Reading your piece in this week's Business Review, I have two comments.
The first is how do you reconcile John Engler's record of endlessly cutting taxes with where Michigan is now? If cutting taxes is the sure path to economic prosperity (as you imply), why did Engler leave the state in such a mess (and no, you can't blame it all on Granholm). My point is that cutting taxes may result in increased business activity - but you have no way of knowing that. If all other states do the same thing, the net gain to any one state could be zero.
Second is that it is easy to demand cost cuts in the abstract, but a lot harder in specifics. If the GRCC thinks the State needs to slim down, where exactly should this happen, and what are the economic consequences of that? The easiest political solution is to take money out of the pockets of state employees (especially teachers). Whether that is a good or bad thing, it unquestionably takes purchasing power out of a large group of Michigan residents. If you make 50,000 residents poorer isn't there a negative impact as well as a positive one? I could argue that the net impact is zero and that you are only transferring purchasing power from one person to another.

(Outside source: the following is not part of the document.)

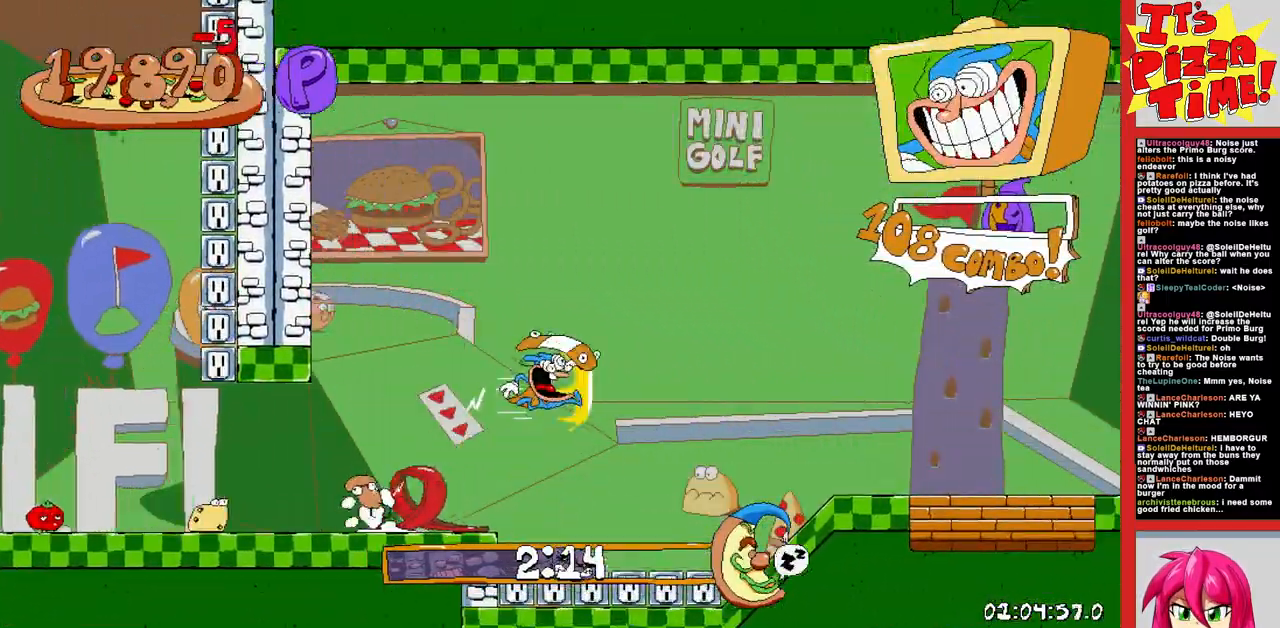
{"buttons": ["R1", "DPAD_RIGHT"], "events": []}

If you release more inmates from state prisons (which I would agree with) what happens to the communities where the prisons are shut down? If you cut road spending (which we are about to do in spades to save 16 cents in gas tax) how can you tell me this improves the business climate? If we continue to cut school budgets, why is anyone going to bring their businesses here if they know their kids are going to suffer. Health care? Foster care? Fire and Police? I'm sorry, but there is no low hanging fruit left and if you are going to constantly demand cuts, it is cowardly to not to say where.
Oh, and your comment about how individuals can make their own decisions about how to mitigate higher sales taxes? How exactly does one do that other than purchasing less, and why is that a positive for the state's businesses?